I love a
good travelogue.
No matter if
someone is showing me a slideshow, I’m reading a magazine, or I’m just hearing
about it over a cup of coffee, I’m frequently entranced re-imagining tales of riding
in hot-air balloons over France, witnessing riots in Ireland, or putting bird
seed in your sister’s hood at Trafalgar Square while she isn’t looking, so she
gets attacked by pigeons.
Romanticizing
mundane walks through a European street is one of my favorite pastimes and
thinking about exotic, far-away places and spaces leaves me in a fantasy world
of first class flights and champagne that (I now know) is as far from the
reality as possible. When I was still in possession of my naiveté, however, the
only thing that could ruin my musings was when someone said,
“I had fun,
but it sure isn’t America, and I’m glad to be back.”
Instantly,
my imaginings evaporated and all I could think was:
“Well…DUH! Of
course it wasn’t America. It bet it was better! You just got back from riding
in gondolas and lazing about in palazzos. In America, you probably would have
been riding in SUVs and lazing about in the McDonalds drive through…”
In my mind,
America seemed so…ordinary. Timbuktu, Shanghai, London, New Delhi, Dublin, my
mind didn’t want to make these places any less than I had imagined them, and I
scoffed that returning to America could be so wonderful.
Going to
Tiananmen Square, however, made me realize why foreign stories are always
upended with my old daydream killer.
Before I
begin, contradictions, restrictions, and all-around ridiculous bureaucracy tend
to make me laugh. It always seems to be people can’t see the pointlessness of
it all and they either get really mad or timid. I, however, get giddy and start
to skip. Literally.
As we
crowded onto the bus from the hotel, I couldn’t help bouncing in my seat. I
kept imagining what everything looked like in 1989 and wondered if we were on
Tank Man’s street. Since I had known I was coming to Beijing, I was unable to
contain my joy at going to the paragon of ridiculous restrictions, and planned
on doing something sarcastic that screamed
“’MURICA!” As I scampered off the bus, however, I was struck with an epiphany:
The Chinese
government don’t play, y’all.
Tiananmen
Square, at first, seems to be your typical square that is able to hold 500,000
people. Really big and really empty (except for the line to see Mao’s body).

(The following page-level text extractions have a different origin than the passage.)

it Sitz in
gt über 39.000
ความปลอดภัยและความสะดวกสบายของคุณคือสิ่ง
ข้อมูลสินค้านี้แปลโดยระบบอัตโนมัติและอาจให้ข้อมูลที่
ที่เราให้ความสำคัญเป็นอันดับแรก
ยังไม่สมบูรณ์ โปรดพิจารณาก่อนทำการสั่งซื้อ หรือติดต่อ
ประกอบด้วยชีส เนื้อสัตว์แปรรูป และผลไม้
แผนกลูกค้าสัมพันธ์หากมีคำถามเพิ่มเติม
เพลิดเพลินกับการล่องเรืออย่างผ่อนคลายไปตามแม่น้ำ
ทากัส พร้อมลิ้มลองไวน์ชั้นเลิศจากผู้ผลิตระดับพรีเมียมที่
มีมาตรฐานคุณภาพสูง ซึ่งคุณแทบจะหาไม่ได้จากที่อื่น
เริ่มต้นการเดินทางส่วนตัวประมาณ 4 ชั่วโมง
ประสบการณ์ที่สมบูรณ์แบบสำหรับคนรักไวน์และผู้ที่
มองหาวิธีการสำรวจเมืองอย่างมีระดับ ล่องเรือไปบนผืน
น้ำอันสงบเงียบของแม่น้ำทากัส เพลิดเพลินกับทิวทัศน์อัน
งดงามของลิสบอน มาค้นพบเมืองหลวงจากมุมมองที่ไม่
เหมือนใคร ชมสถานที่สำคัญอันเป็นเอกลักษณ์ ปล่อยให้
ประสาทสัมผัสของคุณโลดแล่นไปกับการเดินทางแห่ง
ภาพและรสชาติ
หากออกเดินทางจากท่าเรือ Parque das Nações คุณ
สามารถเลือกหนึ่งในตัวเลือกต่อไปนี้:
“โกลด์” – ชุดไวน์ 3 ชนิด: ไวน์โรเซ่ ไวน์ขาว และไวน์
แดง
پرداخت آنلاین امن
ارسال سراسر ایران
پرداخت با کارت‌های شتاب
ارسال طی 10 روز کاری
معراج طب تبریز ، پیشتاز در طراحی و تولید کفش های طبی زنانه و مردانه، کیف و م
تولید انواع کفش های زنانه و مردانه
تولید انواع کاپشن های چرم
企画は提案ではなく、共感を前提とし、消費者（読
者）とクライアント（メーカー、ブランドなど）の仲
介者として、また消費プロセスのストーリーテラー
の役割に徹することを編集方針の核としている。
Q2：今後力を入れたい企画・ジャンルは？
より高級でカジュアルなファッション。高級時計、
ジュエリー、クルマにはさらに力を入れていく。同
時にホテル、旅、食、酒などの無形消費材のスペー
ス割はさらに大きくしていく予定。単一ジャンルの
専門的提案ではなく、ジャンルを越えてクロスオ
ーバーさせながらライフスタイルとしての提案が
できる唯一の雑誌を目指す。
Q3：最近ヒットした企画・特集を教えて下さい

Every couple hundreds of feet, there is a group of tourists, the odd street
vendor, and really elaborate lamp posts that immediately caught my attention.
Classic and elegant, these lamp posts have obviously been here for a while, but
on closer examination, I realized they have been subject to some modernization
and now each is home to a large, wholesale electronic store.
Speakers are
arranged like a hive under the lights and at least five cameras are pointed in
every direction. If I pulled my little stunt, it would be seen from 614
different angles, and would probably result in me starring in my own
combination show of LockedUp: Abroad and Survivor. Sitting in a Chinese jail
cell, I’m sure I would have still found the situation hilarious, but in a very
dark
“Call-my-embassy-I-promised-my-mother-this-wouldn’t-happen-I-don’t-want-a-bullet-int-the-head”
sort of way.
Still marveling
at all the security, I couldn’t help but wonder if I was standing on some kid’s
(who probably wasn’t much older than me) grave. Would I have had his courage to
stand up for my beliefs and hunger strike in the middle of a Square? How could
this place –filled with families, fans, and fake, waving Mao watches—be the
staging ground and cemetery of a better organized Occupy Wall Street?
Suddenly, being
there, knowing what I know, Tiananmen stopped being funny.
It stopped
being something I had only read about in history class.
It stopped
being passing pop culture.
It became
serious.
It became
real.
It became
morbid; a hallowed ground showed no reverence because the principles it stood
for ran counter to the goals of the reigning status quo.
I finally
realized that my friends weren’t talking about the little things in foreign
countries that make you realize you aren’t in America, like the food, the
toilets, the beds, the bugs, the fruit, the traffic, the streets, the houses,
the farmer’s markets, the night markets, the malls, the mannerisms, the
clothes, the people, etc. etc.
Those are
superficial and (hopefully) you get used to them (I have), but that my friends,
my countrymen and women, were talking about the big things.
Like the
Declaration of Independence. The
Constitution. The Bill of Rights.
For many
Americans, those documents can seem like old, crusty pieces of paper that you
are obliged to see when you pass through D.C.; however, when you don’t have
them and are staying in a country that fundamentally doesn’t understand them…
that’s stuff I could never get used to not having and would never want to…
Proud to be
an American,
Mr. Mockler
I really liked this post, Steven!
ReplyDeleteYou are learning lessons that will stay with you forever. So many of us forget just how incredibly lucky we are to me in "Murica". USA! USA!